> [EXERCISE TASK A]
In the article on explosions at PMU militia sites, rewrite the passage from "The latest attack" to "coalition, which has complied.", changing "drones" to "unmanned aircraft".
> [EXERCISE TASK B]
Arrange the records as a numbered list without blank lines, covering only the span from their first line to the line with "building: (488, 209)".

Who's behind explosions at PMU militia sites in Iraq?

As attacks on Iran-backed militias' facilities in Iraq continue, Israel actually hints it may be behind them.

al-monitor Members of the paramilitary Popular Mobilization Units take part in weapons training at their camp in Basra, Iraq, Aug. 4, 2019.  Photo by REUTERS/Essam al-Sudani.

Aug 23, 2019

BAGHDAD — Iraqi authorities are investigating the source of attacks on four weapons storage facilities in the past month belonging to the country's Popular Mobilization Units (PMU) militia. The most recent explosion on Aug. 20 once again prompted accusations of possible US and Israeli involvement.

Some Shiite factions of the PMU coalition, which is also known as Hashid al-Shaabi, are said to be Iran proxies.

The latest attack took place even though Prime Minister Adel Abdul Mahdi closed Iraqi airspace Aug. 15 to all unauthorized flights. The ban covers drones, spy planes, jets and helicopters, and includes the US-led coalition, which has complied.

The United States has denied involvement in the attacks. The New York Times on Aug. 22 cited two undisclosed US officials as saying Israel was responsible for "several strikes in recent days on munitions storehouses for Iranian-backed groups in Iraq."

> [DATA PROVIDED]
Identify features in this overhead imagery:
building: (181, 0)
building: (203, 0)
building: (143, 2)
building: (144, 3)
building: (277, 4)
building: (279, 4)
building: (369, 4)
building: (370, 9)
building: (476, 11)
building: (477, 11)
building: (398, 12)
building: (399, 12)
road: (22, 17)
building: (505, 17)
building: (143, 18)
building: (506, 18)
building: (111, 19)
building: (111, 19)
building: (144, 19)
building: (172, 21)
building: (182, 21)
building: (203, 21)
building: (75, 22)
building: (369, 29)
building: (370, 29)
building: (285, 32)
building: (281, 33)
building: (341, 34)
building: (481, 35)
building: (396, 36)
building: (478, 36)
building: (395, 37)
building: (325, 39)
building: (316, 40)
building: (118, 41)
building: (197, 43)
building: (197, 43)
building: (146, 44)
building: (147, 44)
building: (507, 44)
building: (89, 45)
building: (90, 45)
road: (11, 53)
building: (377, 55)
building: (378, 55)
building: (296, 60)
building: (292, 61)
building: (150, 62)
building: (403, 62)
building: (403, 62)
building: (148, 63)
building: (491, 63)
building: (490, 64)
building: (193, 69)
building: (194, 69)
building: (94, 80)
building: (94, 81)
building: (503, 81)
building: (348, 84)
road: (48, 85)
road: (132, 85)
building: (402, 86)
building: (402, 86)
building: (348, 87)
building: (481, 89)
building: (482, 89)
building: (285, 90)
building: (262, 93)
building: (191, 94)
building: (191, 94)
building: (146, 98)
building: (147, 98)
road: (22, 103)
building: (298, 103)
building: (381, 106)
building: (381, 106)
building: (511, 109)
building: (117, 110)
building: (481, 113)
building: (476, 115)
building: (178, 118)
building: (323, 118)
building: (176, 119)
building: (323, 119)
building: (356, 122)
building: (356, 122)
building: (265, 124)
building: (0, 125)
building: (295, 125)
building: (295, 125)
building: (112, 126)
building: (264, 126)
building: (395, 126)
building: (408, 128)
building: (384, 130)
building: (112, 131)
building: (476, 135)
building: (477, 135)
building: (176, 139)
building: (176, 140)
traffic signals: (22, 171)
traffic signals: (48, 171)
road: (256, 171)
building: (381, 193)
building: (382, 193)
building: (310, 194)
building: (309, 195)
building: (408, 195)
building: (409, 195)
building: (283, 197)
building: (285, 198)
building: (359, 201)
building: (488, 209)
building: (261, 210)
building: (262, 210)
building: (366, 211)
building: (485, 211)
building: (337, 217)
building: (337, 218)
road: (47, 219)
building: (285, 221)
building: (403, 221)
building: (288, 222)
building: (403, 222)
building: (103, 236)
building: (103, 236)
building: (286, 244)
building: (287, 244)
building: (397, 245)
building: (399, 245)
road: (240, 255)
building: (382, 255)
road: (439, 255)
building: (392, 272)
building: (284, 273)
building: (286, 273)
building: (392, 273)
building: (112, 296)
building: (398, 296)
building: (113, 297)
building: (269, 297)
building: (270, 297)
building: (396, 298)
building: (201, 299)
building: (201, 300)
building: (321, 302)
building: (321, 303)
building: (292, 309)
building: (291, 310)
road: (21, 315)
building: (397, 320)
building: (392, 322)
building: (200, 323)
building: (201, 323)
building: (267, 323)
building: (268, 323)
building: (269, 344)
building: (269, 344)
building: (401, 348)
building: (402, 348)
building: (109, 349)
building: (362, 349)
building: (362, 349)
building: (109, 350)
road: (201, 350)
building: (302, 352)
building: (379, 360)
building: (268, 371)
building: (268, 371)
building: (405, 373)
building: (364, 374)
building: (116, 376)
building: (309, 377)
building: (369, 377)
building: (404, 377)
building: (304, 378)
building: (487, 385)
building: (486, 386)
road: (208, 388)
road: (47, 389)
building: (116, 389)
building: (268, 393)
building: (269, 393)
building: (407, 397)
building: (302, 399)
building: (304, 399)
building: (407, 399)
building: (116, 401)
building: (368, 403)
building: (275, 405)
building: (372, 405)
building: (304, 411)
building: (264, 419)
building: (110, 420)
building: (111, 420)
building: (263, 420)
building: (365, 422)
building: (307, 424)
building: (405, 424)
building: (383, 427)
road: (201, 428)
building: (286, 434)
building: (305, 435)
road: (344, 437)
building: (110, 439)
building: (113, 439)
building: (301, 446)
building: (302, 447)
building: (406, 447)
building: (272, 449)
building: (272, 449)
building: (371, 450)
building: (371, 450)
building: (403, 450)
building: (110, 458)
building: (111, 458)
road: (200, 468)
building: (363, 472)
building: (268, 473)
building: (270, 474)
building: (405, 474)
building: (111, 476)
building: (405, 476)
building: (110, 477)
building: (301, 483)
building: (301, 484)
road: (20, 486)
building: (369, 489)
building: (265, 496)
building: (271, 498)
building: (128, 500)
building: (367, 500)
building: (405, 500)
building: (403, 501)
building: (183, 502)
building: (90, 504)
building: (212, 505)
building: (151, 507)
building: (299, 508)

> [EXPECTED OUTPUT A]
The latest attack took place even though Prime Minister Adel Abdul Mahdi closed Iraqi airspace Aug. 15 to all unauthorized flights. The ban covers unmanned aircraft, spy planes, jets and helicopters, and includes the US-led coalition, which has complied.

> [EXPECTED OUTPUT B]
1. Identify features in this overhead imagery:
2. building: (181, 0)
3. building: (203, 0)
4. building: (143, 2)
5. building: (144, 3)
6. building: (277, 4)
7. building: (279, 4)
8. building: (369, 4)
9. building: (370, 9)
10. building: (476, 11)
11. building: (477, 11)
12. building: (398, 12)
13. building: (399, 12)
14. road: (22, 17)
15. building: (505, 17)
16. building: (143, 18)
17. building: (506, 18)
18. building: (111, 19)
19. building: (111, 19)
20. building: (144, 19)
21. building: (172, 21)
22. building: (182, 21)
23. building: (203, 21)
24. building: (75, 22)
25. building: (369, 29)
26. building: (370, 29)
27. building: (285, 32)
28. building: (281, 33)
29. building: (341, 34)
30. building: (481, 35)
31. building: (396, 36)
32. building: (478, 36)
33. building: (395, 37)
34. building: (325, 39)
35. building: (316, 40)
36. building: (118, 41)
37. building: (197, 43)
38. building: (197, 43)
39. building: (146, 44)
40. building: (147, 44)
41. building: (507, 44)
42. building: (89, 45)
43. building: (90, 45)
44. road: (11, 53)
45. building: (377, 55)
46. building: (378, 55)
47. building: (296, 60)
48. building: (292, 61)
49. building: (150, 62)
50. building: (403, 62)
51. building: (403, 62)
52. building: (148, 63)
53. building: (491, 63)
54. building: (490, 64)
55. building: (193, 69)
56. building: (194, 69)
57. building: (94, 80)
58. building: (94, 81)
59. building: (503, 81)
60. building: (348, 84)
61. road: (48, 85)
62. road: (132, 85)
63. building: (402, 86)
64. building: (402, 86)
65. building: (348, 87)
66. building: (481, 89)
67. building: (482, 89)
68. building: (285, 90)
69. building: (262, 93)
70. building: (191, 94)
71. building: (191, 94)
72. building: (146, 98)
73. building: (147, 98)
74. road: (22, 103)
75. building: (298, 103)
76. building: (381, 106)
77. building: (381, 106)
78. building: (511, 109)
79. building: (117, 110)
80. building: (481, 113)
81. building: (476, 115)
82. building: (178, 118)
83. building: (323, 118)
84. building: (176, 119)
85. building: (323, 119)
86. building: (356, 122)
87. building: (356, 122)
88. building: (265, 124)
89. building: (0, 125)
90. building: (295, 125)
91. building: (295, 125)
92. building: (112, 126)
93. building: (264, 126)
94. building: (395, 126)
95. building: (408, 128)
96. building: (384, 130)
97. building: (112, 131)
98. building: (476, 135)
99. building: (477, 135)
100. building: (176, 139)
101. building: (176, 140)
102. traffic signals: (22, 171)
103. traffic signals: (48, 171)
104. road: (256, 171)
105. building: (381, 193)
106. building: (382, 193)
107. building: (310, 194)
108. building: (309, 195)
109. building: (408, 195)
110. building: (409, 195)
111. building: (283, 197)
112. building: (285, 198)
113. building: (359, 201)
114. building: (488, 209)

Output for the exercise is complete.